Если ты соблаговолишь меня выслушать, я сообщу тебе, что за обедом, состоявшим из кофе и пирога, я убил трех ос. Содеянное вызывает у меня сожаление, но они так нервировали меня своим злобным видом!
Потом я отправился за город, прошел через лесок, в котором я обстоятельно побеседовал с тобой. Ты даже не представляешь себе, каким прекрасным представляется мне твое серьезное лицо. Шагая вот так, как лошадь, я наговорил тебе много ласковых слов. Должно быть, дороже тебя у меня нет никого, потому что на самом деле я тебе так ничего и не сказал, остался должен тебе все слова.
Стайка школьников осветила меня улыбками своих веселых лиц. Я услышал, как один мальчик сказал другому, поменьше: «Какой же ты злой». Видела бы ты действие этой лести. Не наполняют ли нас упреки зачастую большей гордостью, чем похвалы?
Поесть сыра и хлеба в деревенском трактире — удовольствие не меньшее, чем от изысканных блюд в элегантной обстановке. Глядя на футбольную игру, я сказал себе: «Пусть их азарт послужит тебе примером». Неожиданно показались две башни, на одном из зданий было написано: «Радиозавод Маркони».

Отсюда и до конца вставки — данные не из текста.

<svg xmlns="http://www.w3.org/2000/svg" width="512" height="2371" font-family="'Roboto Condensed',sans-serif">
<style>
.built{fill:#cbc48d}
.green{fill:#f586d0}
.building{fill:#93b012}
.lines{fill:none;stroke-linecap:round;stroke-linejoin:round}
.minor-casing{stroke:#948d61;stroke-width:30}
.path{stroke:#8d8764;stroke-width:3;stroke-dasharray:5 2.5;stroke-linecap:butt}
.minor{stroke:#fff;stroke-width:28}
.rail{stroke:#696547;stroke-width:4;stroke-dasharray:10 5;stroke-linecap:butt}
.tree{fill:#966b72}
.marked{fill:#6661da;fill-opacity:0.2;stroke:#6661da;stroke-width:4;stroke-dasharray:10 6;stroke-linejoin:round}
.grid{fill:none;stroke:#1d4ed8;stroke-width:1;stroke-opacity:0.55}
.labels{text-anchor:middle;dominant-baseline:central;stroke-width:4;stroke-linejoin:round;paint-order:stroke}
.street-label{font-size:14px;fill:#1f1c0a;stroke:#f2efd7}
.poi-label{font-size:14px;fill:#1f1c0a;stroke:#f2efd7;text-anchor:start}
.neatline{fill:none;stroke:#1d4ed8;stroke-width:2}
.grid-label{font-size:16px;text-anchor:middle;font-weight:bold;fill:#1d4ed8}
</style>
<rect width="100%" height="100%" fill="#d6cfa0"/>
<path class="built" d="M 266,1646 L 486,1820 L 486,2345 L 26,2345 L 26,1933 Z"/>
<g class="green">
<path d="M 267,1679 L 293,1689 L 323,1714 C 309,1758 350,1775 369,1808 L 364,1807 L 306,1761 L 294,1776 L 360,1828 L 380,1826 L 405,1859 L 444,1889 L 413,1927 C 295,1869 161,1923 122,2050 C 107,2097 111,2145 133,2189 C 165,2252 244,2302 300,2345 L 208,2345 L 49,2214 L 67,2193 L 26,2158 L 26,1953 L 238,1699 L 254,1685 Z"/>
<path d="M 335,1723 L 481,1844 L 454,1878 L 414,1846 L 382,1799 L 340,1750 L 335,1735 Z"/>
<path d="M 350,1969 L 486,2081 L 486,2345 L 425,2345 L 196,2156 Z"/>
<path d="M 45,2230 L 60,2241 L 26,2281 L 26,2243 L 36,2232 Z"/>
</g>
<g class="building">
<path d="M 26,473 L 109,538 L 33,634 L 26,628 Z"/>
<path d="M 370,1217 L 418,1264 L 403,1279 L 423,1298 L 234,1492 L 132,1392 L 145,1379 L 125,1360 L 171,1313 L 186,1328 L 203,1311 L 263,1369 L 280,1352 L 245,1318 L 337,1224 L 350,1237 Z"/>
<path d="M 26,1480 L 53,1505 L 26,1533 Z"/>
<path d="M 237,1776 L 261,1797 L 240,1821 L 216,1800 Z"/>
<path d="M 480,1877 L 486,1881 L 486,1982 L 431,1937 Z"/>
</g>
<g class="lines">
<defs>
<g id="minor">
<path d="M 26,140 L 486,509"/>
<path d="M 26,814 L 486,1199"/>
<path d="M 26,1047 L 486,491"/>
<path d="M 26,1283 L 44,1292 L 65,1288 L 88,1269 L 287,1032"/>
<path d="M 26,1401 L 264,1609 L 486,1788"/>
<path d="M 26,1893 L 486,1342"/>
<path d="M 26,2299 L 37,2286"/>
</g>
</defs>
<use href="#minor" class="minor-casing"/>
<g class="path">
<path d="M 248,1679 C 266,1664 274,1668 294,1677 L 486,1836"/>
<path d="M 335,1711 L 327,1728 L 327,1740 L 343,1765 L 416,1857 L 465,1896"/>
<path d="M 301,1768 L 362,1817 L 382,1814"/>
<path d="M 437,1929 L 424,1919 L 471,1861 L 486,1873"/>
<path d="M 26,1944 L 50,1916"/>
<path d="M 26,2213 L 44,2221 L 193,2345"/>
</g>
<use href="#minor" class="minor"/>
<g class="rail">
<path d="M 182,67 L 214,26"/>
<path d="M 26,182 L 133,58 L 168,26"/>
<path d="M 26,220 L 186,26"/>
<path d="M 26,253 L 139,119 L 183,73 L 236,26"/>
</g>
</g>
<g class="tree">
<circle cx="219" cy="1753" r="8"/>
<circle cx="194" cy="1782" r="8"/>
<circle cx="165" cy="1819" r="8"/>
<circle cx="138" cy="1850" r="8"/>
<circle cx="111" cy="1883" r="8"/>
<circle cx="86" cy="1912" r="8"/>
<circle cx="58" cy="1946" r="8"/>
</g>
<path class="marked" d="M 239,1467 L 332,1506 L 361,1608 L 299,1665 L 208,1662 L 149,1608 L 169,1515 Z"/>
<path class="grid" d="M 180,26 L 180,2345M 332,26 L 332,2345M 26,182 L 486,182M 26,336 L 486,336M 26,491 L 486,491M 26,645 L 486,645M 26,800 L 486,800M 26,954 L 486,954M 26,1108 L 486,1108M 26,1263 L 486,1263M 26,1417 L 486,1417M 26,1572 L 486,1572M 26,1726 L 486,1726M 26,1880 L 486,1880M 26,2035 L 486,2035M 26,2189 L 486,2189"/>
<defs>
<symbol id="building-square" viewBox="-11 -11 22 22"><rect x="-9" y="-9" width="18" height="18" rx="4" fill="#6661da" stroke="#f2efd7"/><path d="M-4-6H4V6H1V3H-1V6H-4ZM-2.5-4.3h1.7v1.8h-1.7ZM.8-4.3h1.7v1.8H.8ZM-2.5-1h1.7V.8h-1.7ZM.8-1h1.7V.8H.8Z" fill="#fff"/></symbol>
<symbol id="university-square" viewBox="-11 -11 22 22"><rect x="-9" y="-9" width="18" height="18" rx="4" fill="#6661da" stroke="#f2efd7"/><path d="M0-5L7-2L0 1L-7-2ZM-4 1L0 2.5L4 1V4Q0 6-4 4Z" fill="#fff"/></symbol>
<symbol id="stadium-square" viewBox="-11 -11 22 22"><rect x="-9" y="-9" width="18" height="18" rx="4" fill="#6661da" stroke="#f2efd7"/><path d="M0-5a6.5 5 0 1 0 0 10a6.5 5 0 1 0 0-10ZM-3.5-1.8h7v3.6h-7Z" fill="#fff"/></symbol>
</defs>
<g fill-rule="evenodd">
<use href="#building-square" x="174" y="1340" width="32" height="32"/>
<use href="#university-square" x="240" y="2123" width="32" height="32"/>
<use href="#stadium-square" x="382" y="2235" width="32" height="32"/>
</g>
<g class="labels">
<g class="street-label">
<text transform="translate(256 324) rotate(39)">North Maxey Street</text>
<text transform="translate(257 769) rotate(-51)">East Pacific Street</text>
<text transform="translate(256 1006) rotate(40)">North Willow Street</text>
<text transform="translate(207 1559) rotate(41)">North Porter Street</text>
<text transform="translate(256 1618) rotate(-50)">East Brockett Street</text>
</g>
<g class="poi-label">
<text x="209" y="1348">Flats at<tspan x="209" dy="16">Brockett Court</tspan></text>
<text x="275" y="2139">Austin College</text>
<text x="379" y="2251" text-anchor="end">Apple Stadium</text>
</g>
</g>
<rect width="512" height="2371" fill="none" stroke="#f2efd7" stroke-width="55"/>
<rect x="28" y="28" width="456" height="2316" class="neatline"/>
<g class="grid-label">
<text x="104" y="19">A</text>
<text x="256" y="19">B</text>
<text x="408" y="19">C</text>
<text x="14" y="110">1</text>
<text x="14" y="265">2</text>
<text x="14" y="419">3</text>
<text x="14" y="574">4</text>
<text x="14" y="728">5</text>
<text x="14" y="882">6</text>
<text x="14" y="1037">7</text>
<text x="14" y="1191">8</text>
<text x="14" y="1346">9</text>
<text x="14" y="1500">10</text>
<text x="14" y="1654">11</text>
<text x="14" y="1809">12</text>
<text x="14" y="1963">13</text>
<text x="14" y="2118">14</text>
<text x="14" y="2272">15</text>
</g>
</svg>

Двух идущих мне навстречу людей я посчитал за санитара и санитарку, дело в том, что поблизости, как мне было известно, находилась психиатрическая лечебница. Прутиком я сбивал осенние листья, висевшие одиноко и вызывающе. Обращающие на себя внимание вещи легко вызывают у нас желание преподать им урок, называемый нравоучением. Разумеется, особенным развлечением это не назовешь. Один господский дом вызвал во мне желание пожить в нем. В комнате находилась бы библиотека, там бы я проводил за чтением целый день, несправедливо пренебрегая действительностью ради духовных наслаждений. Какое-то время я наслаждался мыслью, что когда-то в Техасе в экипажи, в которых с хлыстом восседали дамы, запрягали негров.